*The problem:* Will you print every one of these lines word for word, with nothing changed?

Collected data
::::::::

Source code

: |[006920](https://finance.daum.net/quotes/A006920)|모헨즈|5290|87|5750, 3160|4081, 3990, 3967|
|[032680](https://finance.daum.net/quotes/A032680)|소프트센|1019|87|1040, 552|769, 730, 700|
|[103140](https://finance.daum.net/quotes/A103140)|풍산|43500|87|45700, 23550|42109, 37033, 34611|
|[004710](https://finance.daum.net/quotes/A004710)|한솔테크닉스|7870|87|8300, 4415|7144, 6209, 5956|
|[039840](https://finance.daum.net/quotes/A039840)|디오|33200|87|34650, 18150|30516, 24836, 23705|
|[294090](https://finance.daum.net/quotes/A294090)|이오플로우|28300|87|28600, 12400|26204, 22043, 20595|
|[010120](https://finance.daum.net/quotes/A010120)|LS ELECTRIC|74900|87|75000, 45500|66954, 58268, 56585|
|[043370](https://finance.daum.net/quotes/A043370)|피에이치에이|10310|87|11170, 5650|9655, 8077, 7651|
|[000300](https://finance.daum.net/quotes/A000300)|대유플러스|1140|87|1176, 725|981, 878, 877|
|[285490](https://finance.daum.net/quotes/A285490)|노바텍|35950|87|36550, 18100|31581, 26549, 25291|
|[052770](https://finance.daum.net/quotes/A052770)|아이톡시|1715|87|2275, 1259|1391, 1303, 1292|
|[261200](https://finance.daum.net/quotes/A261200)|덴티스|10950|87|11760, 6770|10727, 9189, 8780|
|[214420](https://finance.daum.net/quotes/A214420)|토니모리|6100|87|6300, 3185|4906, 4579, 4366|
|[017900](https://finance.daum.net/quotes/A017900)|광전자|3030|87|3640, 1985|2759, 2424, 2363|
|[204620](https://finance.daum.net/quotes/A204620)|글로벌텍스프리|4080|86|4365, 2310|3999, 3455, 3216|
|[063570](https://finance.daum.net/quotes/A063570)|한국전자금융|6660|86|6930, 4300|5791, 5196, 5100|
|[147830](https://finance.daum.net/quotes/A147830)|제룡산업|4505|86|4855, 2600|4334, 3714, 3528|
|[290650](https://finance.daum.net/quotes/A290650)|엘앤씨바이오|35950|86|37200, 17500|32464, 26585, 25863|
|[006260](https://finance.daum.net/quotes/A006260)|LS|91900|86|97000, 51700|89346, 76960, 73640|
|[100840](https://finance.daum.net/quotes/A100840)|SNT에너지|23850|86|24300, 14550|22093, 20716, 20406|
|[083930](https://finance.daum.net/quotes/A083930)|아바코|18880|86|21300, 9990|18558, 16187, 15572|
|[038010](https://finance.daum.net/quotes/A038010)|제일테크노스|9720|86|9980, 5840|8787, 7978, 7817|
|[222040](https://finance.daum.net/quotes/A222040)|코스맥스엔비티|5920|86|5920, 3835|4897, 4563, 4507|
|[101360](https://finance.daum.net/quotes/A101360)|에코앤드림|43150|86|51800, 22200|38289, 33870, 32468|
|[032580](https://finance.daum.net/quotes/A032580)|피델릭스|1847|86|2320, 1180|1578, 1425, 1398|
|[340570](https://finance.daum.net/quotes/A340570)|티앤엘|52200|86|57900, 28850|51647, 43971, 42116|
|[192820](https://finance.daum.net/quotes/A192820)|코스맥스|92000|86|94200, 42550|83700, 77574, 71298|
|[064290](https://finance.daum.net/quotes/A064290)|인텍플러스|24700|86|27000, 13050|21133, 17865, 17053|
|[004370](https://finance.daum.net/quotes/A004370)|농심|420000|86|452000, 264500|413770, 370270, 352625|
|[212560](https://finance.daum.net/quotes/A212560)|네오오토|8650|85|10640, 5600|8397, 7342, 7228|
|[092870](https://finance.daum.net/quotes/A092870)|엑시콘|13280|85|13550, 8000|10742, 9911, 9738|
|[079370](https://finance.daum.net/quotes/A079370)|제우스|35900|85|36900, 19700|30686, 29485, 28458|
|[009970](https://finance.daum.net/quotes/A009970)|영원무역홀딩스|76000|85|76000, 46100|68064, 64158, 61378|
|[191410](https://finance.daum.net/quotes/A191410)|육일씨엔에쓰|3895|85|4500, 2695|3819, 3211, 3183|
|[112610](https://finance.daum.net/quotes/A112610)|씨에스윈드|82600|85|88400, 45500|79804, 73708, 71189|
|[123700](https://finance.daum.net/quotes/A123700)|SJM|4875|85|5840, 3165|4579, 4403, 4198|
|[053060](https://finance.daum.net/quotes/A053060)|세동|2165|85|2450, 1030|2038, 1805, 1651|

::::::::

*Solution to the exercise:*
Source code

: |[006920](https://finance.daum.net/quotes/A006920)|모헨즈|5290|87|5750, 3160|4081, 3990, 3967|
|[032680](https://finance.daum.net/quotes/A032680)|소프트센|1019|87|1040, 552|769, 730, 700|
|[103140](https://finance.daum.net/quotes/A103140)|풍산|43500|87|45700, 23550|42109, 37033, 34611|
|[004710](https://finance.daum.net/quotes/A004710)|한솔테크닉스|7870|87|8300, 4415|7144, 6209, 5956|
|[039840](https://finance.daum.net/quotes/A039840)|디오|33200|87|34650, 18150|30516, 24836, 23705|
|[294090](https://finance.daum.net/quotes/A294090)|이오플로우|28300|87|28600, 12400|26204, 22043, 20595|
|[010120](https://finance.daum.net/quotes/A010120)|LS ELECTRIC|74900|87|75000, 45500|66954, 58268, 56585|
|[043370](https://finance.daum.net/quotes/A043370)|피에이치에이|10310|87|11170, 5650|9655, 8077, 7651|
|[000300](https://finance.daum.net/quotes/A000300)|대유플러스|1140|87|1176, 725|981, 878, 877|
|[285490](https://finance.daum.net/quotes/A285490)|노바텍|35950|87|36550, 18100|31581, 26549, 25291|
|[052770](https://finance.daum.net/quotes/A052770)|아이톡시|1715|87|2275, 1259|1391, 1303, 1292|
|[261200](https://finance.daum.net/quotes/A261200)|덴티스|10950|87|11760, 6770|10727, 9189, 8780|
|[214420](https://finance.daum.net/quotes/A214420)|토니모리|6100|87|6300, 3185|4906, 4579, 4366|
|[017900](https://finance.daum.net/quotes/A017900)|광전자|3030|87|3640, 1985|2759, 2424, 2363|
|[204620](https://finance.daum.net/quotes/A204620)|글로벌텍스프리|4080|86|4365, 2310|3999, 3455, 3216|
|[063570](https://finance.daum.net/quotes/A063570)|한국전자금융|6660|86|6930, 4300|5791, 5196, 5100|
|[147830](https://finance.daum.net/quotes/A147830)|제룡산업|4505|86|4855, 2600|4334, 3714, 3528|
|[290650](https://finance.daum.net/quotes/A290650)|엘앤씨바이오|35950|86|37200, 17500|32464, 26585, 25863|
|[006260](https://finance.daum.net/quotes/A006260)|LS|91900|86|97000, 51700|89346, 76960, 73640|
|[100840](https://finance.daum.net/quotes/A100840)|SNT에너지|23850|86|24300, 14550|22093, 20716, 20406|
|[083930](https://finance.daum.net/quotes/A083930)|아바코|18880|86|21300, 9990|18558, 16187, 15572|
|[038010](https://finance.daum.net/quotes/A038010)|제일테크노스|9720|86|9980, 5840|8787, 7978, 7817|
|[222040](https://finance.daum.net/quotes/A222040)|코스맥스엔비티|5920|86|5920, 3835|4897, 4563, 4507|
|[101360](https://finance.daum.net/quotes/A101360)|에코앤드림|43150|86|51800, 22200|38289, 33870, 32468|
|[032580](https://finance.daum.net/quotes/A032580)|피델릭스|1847|86|2320, 1180|1578, 1425, 1398|
|[340570](https://finance.daum.net/quotes/A340570)|티앤엘|52200|86|57900, 28850|51647, 43971, 42116|
|[192820](https://finance.daum.net/quotes/A192820)|코스맥스|92000|86|94200, 42550|83700, 77574, 71298|
|[064290](https://finance.daum.net/quotes/A064290)|인텍플러스|24700|86|27000, 13050|21133, 17865, 17053|
|[004370](https://finance.daum.net/quotes/A004370)|농심|420000|86|452000, 264500|413770, 370270, 352625|
|[212560](https://finance.daum.net/quotes/A212560)|네오오토|8650|85|10640, 5600|8397, 7342, 7228|
|[092870](https://finance.daum.net/quotes/A092870)|엑시콘|13280|85|13550, 8000|10742, 9911, 9738|
|[079370](https://finance.daum.net/quotes/A079370)|제우스|35900|85|36900, 19700|30686, 29485, 28458|
|[009970](https://finance.daum.net/quotes/A009970)|영원무역홀딩스|76000|85|76000, 46100|68064, 64158, 61378|
|[191410](https://finance.daum.net/quotes/A191410)|육일씨엔에쓰|3895|85|4500, 2695|3819, 3211, 3183|
|[112610](https://finance.daum.net/quotes/A112610)|씨에스윈드|82600|85|88400, 45500|79804, 73708, 71189|
|[123700](https://finance.daum.net/quotes/A123700)|SJM|4875|85|5840, 3165|4579, 4403, 4198|
|[053060](https://finance.daum.net/quotes/A053060)|세동|2165|85|2450, 1030|2038, 1805, 1651|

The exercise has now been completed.